## TASK OBJECTIVE
Reproduce the lines word for word, starting with the line containing "중대재해변호사의 경영책임자등 조력 범위" and continuing through the final line of the entries, with both ends included. Leave the pictures out of your answer.

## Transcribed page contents

=-=-=

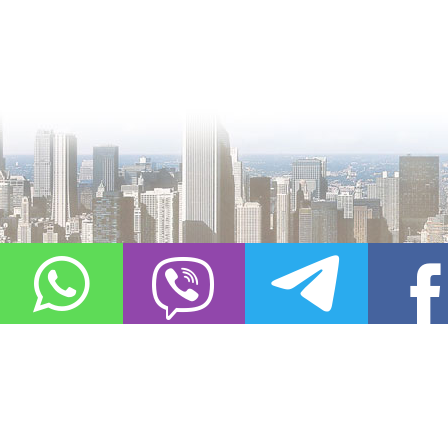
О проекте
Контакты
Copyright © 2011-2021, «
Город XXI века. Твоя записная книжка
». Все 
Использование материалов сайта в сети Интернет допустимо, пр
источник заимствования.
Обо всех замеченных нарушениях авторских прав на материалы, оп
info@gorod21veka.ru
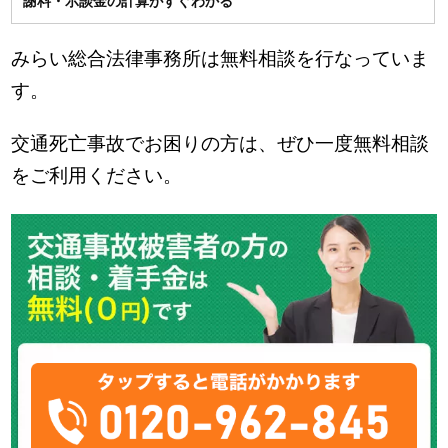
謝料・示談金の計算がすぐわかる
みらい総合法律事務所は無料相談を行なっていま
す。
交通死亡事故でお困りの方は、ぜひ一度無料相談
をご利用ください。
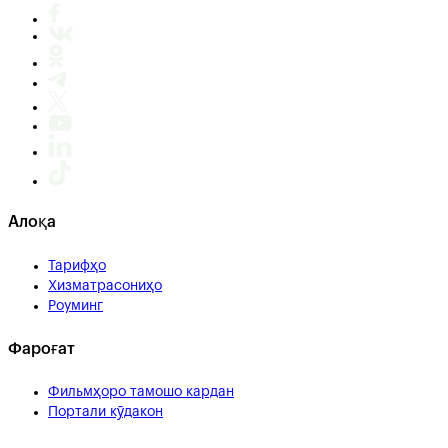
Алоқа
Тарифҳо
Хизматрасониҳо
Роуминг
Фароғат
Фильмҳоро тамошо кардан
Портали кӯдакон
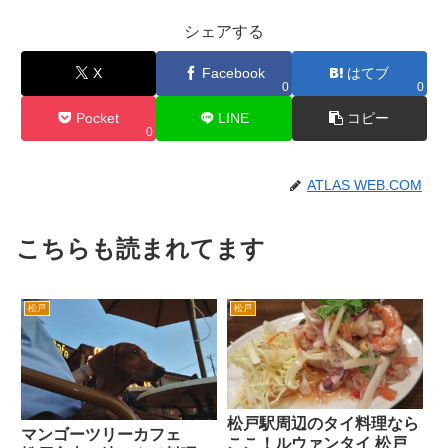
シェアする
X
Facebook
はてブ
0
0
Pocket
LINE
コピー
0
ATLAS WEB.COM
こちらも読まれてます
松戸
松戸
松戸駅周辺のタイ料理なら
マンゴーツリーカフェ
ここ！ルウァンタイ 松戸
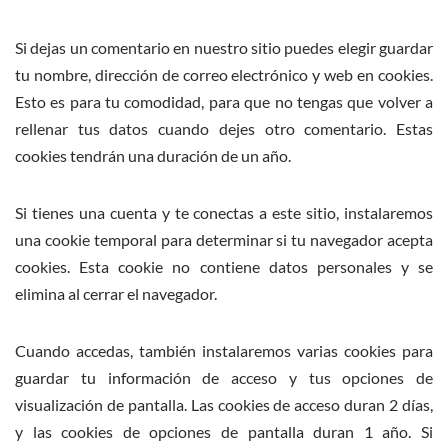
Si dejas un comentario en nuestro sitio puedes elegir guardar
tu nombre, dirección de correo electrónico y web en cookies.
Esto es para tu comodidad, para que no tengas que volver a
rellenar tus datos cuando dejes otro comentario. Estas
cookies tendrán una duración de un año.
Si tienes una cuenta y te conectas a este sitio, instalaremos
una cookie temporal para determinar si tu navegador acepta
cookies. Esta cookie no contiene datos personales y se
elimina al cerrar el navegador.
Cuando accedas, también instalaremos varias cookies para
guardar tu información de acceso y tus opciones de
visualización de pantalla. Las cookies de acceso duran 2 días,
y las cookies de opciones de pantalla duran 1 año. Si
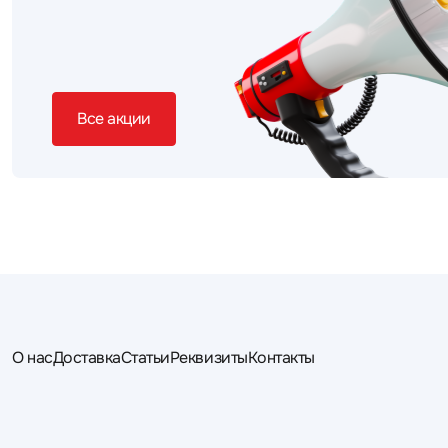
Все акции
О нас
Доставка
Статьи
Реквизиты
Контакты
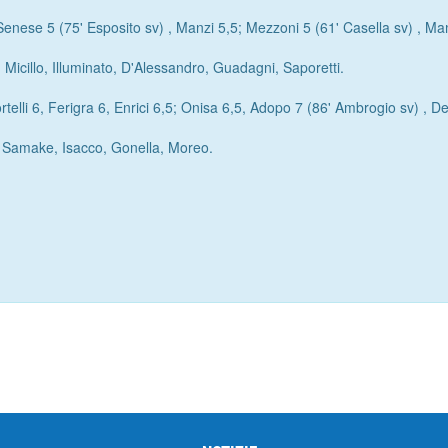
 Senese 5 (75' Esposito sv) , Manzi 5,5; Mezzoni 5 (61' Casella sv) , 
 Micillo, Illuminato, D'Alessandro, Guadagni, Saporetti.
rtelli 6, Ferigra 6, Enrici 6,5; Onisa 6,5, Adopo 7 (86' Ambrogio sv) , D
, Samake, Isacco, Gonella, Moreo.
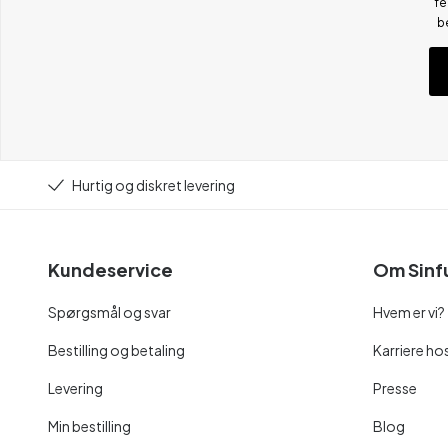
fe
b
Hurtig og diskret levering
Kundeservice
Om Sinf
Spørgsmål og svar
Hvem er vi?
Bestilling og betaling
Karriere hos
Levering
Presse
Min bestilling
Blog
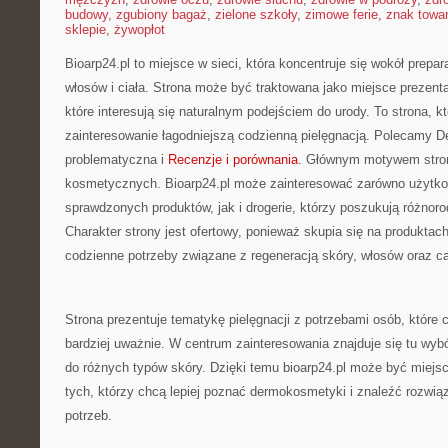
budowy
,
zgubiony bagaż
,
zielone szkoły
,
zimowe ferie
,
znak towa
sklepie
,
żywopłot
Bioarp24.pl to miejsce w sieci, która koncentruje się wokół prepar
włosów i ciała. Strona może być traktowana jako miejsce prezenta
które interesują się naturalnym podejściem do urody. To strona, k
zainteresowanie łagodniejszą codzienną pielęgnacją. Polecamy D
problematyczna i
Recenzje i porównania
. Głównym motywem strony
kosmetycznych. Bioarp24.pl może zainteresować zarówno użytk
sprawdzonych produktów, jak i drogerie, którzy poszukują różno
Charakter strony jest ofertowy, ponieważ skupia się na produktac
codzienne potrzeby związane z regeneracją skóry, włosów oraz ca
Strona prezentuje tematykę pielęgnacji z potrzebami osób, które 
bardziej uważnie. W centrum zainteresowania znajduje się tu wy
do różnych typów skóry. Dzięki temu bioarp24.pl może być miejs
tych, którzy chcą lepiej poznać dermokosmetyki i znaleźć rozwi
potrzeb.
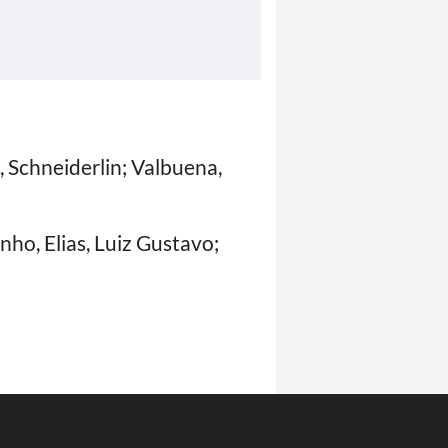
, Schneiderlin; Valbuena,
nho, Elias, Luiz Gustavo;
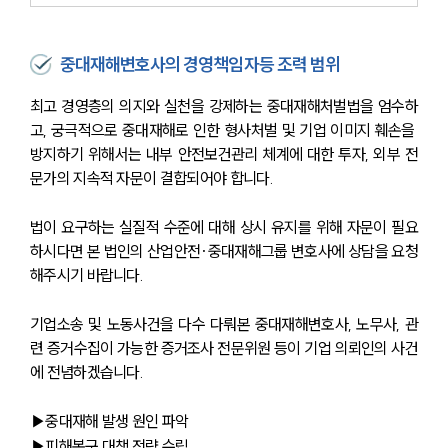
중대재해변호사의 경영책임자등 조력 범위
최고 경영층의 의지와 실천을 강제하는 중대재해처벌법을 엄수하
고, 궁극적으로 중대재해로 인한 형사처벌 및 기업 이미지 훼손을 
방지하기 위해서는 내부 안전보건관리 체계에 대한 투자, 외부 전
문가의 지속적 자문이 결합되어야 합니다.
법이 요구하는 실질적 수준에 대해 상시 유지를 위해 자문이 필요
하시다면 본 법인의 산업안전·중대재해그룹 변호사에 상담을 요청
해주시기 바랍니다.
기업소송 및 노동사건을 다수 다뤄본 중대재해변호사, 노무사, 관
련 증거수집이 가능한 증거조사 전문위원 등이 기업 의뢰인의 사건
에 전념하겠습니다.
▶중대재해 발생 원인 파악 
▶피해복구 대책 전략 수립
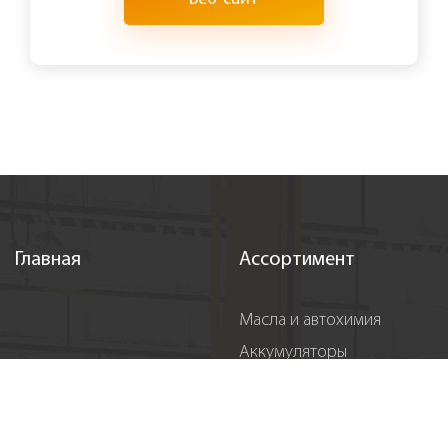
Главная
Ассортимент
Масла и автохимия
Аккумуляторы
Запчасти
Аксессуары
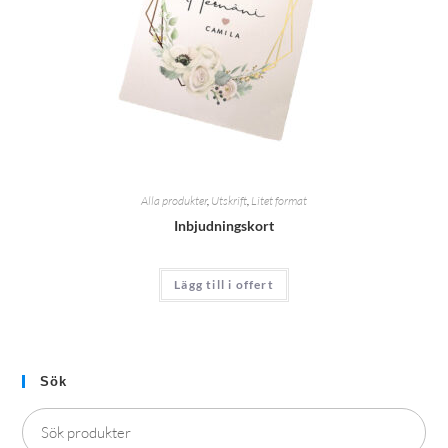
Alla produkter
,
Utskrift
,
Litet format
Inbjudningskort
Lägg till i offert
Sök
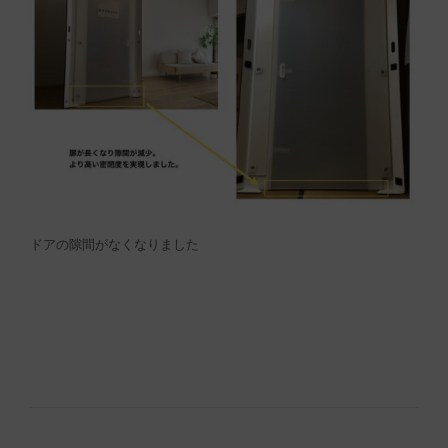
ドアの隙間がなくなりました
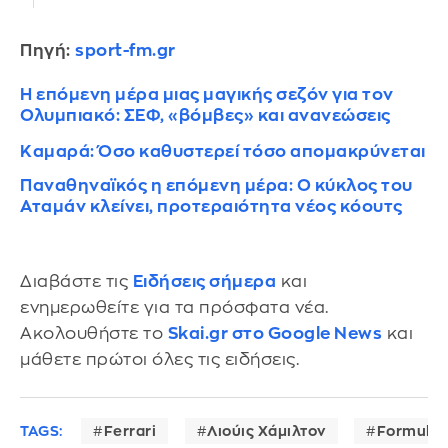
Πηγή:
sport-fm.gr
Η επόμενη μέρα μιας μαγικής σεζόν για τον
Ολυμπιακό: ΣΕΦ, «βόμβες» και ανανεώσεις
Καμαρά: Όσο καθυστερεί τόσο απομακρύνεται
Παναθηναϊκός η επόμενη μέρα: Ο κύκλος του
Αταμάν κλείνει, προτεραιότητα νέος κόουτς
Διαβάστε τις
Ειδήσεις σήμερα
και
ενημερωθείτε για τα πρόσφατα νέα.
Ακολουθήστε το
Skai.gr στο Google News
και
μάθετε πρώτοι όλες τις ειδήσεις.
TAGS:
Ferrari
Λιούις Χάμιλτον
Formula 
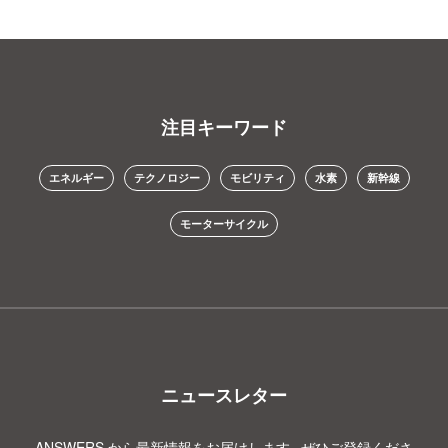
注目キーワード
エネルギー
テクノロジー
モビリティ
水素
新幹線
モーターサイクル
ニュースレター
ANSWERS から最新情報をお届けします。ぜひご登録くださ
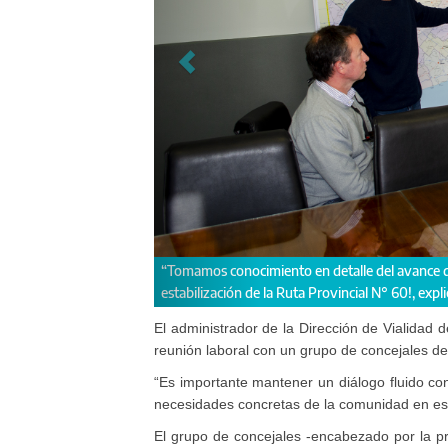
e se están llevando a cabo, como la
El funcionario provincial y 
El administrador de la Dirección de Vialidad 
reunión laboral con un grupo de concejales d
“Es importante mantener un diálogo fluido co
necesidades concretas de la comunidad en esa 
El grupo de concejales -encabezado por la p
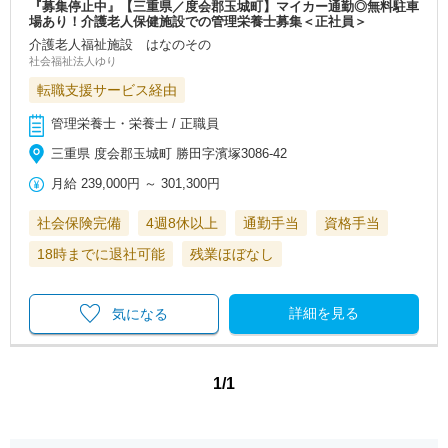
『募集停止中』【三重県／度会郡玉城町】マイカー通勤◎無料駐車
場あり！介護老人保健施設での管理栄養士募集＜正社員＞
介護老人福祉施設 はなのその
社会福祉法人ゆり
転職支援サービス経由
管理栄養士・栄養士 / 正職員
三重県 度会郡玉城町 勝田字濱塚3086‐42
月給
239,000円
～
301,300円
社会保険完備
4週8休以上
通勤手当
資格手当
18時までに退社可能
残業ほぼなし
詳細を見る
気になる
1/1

=-=-=

## EXERCISE RESPONSE
중대재해변호사의 경영책임자등 조력 범위
최고 경영층의 의지와 실천을 강제하는 중대재해처벌법을 엄수하
고, 궁극적으로 중대재해로 인한 형사처벌 및 기업 이미지 훼손을 
방지하기 위해서는 내부 안전보건관리 체계에 대한 투자, 외부 전
문가의 지속적 자문이 결합되어야 합니다.
법이 요구하는 실질적 수준에 대해 상시 유지를 위해 자문이 필요
하시다면 본 법인의 산업안전·중대재해그룹 변호사에 상담을 요청
해주시기 바랍니다.
기업소송 및 노동사건을 다수 다뤄본 중대재해변호사, 노무사, 관
련 증거수집이 가능한 증거조사 전문위원 등이 기업 의뢰인의 사건
에 전념하겠습니다.
▶중대재해 발생 원인 파악 
▶피해복구 대책 전략 수립
Главная
Ассортимент
Масла и автохимия
Аккумуляторы
Запчасти
Аксессуары
Alla produkter
,
Utskrift
,
Litet format
Inbjudningskort
Lägg till i offert
Sök
ドアの隙間がなくなりました
Πηγή:
sport-fm.gr
Η επόμενη μέρα μιας μαγικής σεζόν για τον
Ολυμπιακό: ΣΕΦ, «βόμβες» και ανανεώσεις
Καμαρά: Όσο καθυστερεί τόσο απομακρύνεται
Παναθηναϊκός η επόμενη μέρα: Ο κύκλος του
Αταμάν κλείνει, προτεραιότητα νέος κόουτς
Διαβάστε τις
Ειδήσεις σήμερα
και
ενημερωθείτε για τα πρόσφατα νέα.
Ακολουθήστε το
Skai.gr στο Google News
και
μάθετε πρώτοι όλες τις ειδήσεις.
TAGS:
Ferrari
Λιούις Χάμιλτον
Formula 
注目キーワード
エネルギー
テクノロジー
モビリティ
水素
新幹線
モーターサイクル
ニュースレター
ANSWERS から最新情報をお届けします。ぜひご登録くださ
e se están llevando a cabo, como la
El funcionario provincial y 
El administrador de la Dirección de Vialidad 
reunión laboral con un grupo de concejales d
“Es importante mantener un diálogo fluido co
necesidades concretas de la comunidad en esa 
El grupo de concejales -encabezado por la p
『募集停止中』【三重県／度会郡玉城町】マイカー通勤◎無料駐車
場あり！介護老人保健施設での管理栄養士募集＜正社員＞
介護老人福祉施設 はなのその
社会福祉法人ゆり
転職支援サービス経由
管理栄養士・栄養士 / 正職員
三重県 度会郡玉城町 勝田字濱塚3086‐42
月給
239,000円
～
301,300円
社会保険完備
4週8休以上
通勤手当
資格手当
18時までに退社可能
残業ほぼなし
詳細を見る
気になる
1/1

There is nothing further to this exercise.